§ What the task requires
In the collateral automation case study below, condense the paragraph that begins "The effort required to support VM" into a short bulleted list that keeps its main facts.

§ Passage
——————

Case study

Case Study: Collateral Automation

Client type: Major global energy firm
Regulatory impact: UMR Phase 5

 

The introduction of global uncleared margin rules (UMR) drove the need to address technology requirements for both Variation (VM) and Initial Margin (IM) and to establish a more strategic solution with high levels of automation. With a mixture of solutions in place previously, the goal was to adopt industry standards while ensuring scalability for future business growth and expansion.

 

Challenges

Each entity managed VM separately using their own tools and processes, with limited interaction and oversight at a global level. Tools used included Excel, Treasury applications, and in-house systems. OSTTRA triResolve was used to manage portfolio reconciliation for some, but not all, portfolios.

The effort required to support VM was high, requiring teams in three locations, with manual processing of the entire margin process, from margin call calculation to settlement. With margin calls exchanged via email, users noted long delays to agree and complete calls, particularly when disputes occurred. With a fragmented approach to VM management and portfolio reconciliation, there was no single view of disputes and resolution of breaks was resource intensive.

Driven by a requirement to calculate IM under UMR, the firm feared the existing setup lacked automation and was not sufficient to support a growth in margin requirements. Combined with this, they wanted to achieve a global view of IM at the group level.

 

Our Solution

With different tools in place – and different internal priorities – each entity made initial decisions based on their most pressing requirements. For one entity, this meant selecting OSTTRA triResolve Margin to manage their VM requirements several years before their IM compliance deadline. The goal was to leverage their existing use of OSTTRA triResolve and combine with a fully integrated VM workflow. This allowed them to retire their manual processes quickly.

Moving to OSTTRA triResolve Margin has provided them with a state-of-the-art collateral management system ‒ including automated data capture, electronic margin call exchange with counterparties, and a single consolidated view of both margin calls and disputes. By leveraging the unique ability to combine reconciliation and margin data via OSTTRA triResolve and OSTTRA triResolve Margin, they can identify issues driving disputes in real time.

——————

§ Collected data entries
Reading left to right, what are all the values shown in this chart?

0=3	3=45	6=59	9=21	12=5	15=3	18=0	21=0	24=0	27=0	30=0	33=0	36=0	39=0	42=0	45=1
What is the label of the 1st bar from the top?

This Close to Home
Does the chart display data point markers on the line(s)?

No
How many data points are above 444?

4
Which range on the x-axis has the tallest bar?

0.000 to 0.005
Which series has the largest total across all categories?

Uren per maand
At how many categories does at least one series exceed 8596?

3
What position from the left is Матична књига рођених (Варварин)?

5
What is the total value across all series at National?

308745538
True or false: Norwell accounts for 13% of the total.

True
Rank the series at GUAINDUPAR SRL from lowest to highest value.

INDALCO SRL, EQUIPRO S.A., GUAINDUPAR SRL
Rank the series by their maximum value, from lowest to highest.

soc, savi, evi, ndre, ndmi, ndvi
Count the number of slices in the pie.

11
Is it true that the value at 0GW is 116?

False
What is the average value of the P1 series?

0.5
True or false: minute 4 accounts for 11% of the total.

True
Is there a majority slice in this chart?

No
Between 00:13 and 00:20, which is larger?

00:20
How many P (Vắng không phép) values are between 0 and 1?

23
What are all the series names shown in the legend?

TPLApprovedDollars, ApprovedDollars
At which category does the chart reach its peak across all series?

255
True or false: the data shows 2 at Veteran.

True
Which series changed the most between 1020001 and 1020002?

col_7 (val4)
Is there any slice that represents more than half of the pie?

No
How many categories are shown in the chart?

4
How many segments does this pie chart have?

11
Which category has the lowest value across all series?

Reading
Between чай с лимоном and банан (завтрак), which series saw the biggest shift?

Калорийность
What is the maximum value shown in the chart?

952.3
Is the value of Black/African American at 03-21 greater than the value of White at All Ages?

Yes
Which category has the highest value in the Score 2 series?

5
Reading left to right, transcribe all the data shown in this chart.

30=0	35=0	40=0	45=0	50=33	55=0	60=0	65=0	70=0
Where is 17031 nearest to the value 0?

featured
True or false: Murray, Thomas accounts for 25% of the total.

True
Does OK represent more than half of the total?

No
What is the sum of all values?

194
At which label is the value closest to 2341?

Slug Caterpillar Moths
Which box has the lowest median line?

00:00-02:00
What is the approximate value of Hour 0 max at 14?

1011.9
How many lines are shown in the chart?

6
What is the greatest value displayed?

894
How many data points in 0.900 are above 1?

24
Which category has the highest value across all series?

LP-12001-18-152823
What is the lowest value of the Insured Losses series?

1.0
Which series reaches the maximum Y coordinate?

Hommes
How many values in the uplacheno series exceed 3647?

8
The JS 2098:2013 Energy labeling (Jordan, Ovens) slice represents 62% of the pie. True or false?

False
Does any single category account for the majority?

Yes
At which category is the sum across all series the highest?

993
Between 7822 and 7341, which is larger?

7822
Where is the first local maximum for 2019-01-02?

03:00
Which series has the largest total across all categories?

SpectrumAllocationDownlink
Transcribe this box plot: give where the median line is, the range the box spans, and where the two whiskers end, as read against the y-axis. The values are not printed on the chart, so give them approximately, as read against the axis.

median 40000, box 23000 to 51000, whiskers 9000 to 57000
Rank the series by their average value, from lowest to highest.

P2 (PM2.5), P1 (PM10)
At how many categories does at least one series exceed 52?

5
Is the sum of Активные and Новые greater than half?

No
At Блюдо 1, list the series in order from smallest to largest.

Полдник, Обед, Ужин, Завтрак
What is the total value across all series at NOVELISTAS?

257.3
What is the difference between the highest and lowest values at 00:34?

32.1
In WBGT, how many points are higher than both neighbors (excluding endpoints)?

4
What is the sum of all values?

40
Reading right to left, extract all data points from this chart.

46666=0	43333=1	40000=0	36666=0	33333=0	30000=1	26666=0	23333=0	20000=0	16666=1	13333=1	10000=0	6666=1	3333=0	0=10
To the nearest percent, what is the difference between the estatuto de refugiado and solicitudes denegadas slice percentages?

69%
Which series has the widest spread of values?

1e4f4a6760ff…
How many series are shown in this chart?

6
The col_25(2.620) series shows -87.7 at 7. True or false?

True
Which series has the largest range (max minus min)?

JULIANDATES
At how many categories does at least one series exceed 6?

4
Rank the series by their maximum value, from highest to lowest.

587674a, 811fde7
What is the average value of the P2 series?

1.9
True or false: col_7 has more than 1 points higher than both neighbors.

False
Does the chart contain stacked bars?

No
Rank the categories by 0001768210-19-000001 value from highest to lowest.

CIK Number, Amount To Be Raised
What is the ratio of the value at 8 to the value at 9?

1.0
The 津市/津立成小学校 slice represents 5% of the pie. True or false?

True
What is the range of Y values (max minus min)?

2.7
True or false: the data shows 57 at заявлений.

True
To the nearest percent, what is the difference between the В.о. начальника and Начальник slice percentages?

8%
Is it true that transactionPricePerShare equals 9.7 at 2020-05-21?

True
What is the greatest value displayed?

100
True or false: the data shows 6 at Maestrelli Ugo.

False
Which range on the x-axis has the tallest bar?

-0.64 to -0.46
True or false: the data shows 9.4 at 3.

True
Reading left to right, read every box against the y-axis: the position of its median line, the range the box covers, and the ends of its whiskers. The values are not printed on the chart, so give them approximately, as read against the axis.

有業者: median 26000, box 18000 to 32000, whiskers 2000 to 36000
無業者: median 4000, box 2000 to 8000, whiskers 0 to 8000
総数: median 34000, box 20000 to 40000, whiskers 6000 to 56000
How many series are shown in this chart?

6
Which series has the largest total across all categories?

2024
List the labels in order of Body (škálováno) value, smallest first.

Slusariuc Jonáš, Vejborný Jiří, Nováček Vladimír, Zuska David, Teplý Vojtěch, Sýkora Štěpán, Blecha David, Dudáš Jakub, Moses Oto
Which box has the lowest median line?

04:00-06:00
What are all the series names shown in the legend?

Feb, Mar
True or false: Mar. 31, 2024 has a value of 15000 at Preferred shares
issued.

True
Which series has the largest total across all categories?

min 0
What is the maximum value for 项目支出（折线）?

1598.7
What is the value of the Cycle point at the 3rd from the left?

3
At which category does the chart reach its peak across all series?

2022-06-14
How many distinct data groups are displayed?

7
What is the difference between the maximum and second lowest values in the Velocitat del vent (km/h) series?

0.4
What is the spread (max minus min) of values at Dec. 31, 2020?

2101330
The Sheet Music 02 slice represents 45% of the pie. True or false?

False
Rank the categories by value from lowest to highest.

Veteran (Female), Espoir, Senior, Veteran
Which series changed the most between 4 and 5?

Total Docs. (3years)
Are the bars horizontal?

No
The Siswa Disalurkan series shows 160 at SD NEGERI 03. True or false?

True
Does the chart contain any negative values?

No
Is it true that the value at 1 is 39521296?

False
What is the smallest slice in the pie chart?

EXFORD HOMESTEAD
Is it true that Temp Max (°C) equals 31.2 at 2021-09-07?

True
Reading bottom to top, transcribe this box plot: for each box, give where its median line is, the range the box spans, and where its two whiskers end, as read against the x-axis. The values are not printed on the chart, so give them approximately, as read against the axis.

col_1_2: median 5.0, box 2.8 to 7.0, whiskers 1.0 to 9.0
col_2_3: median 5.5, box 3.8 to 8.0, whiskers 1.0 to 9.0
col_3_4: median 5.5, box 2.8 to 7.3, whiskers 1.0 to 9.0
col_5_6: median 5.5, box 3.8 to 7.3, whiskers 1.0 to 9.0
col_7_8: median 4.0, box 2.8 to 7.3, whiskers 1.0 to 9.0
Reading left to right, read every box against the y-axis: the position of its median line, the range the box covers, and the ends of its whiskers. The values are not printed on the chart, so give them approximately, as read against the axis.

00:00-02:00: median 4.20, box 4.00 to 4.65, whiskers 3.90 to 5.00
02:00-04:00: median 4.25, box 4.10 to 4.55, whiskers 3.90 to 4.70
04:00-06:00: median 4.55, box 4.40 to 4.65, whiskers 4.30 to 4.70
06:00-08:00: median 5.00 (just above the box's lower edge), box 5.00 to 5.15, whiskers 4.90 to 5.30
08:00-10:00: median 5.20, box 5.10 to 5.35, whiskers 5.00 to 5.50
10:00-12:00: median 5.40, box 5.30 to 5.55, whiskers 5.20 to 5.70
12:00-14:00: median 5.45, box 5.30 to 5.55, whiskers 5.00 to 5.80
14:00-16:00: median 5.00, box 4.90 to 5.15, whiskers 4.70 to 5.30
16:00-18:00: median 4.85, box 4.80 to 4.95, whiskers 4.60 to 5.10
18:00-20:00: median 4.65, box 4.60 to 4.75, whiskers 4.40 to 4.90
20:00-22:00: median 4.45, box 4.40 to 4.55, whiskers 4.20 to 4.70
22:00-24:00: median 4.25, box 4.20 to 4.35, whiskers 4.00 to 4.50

——————

§ Worked solution
- Supporting VM took heavy effort. Teams in three locations handled the whole margin process manually, from margin call calculation to settlement.
- Margin calls were exchanged by email, which caused long delays in agreeing and completing calls, especially when disputes occurred.
- VM management and portfolio reconciliation were fragmented, so there was no single view of disputes, and resolving breaks was resource intensive.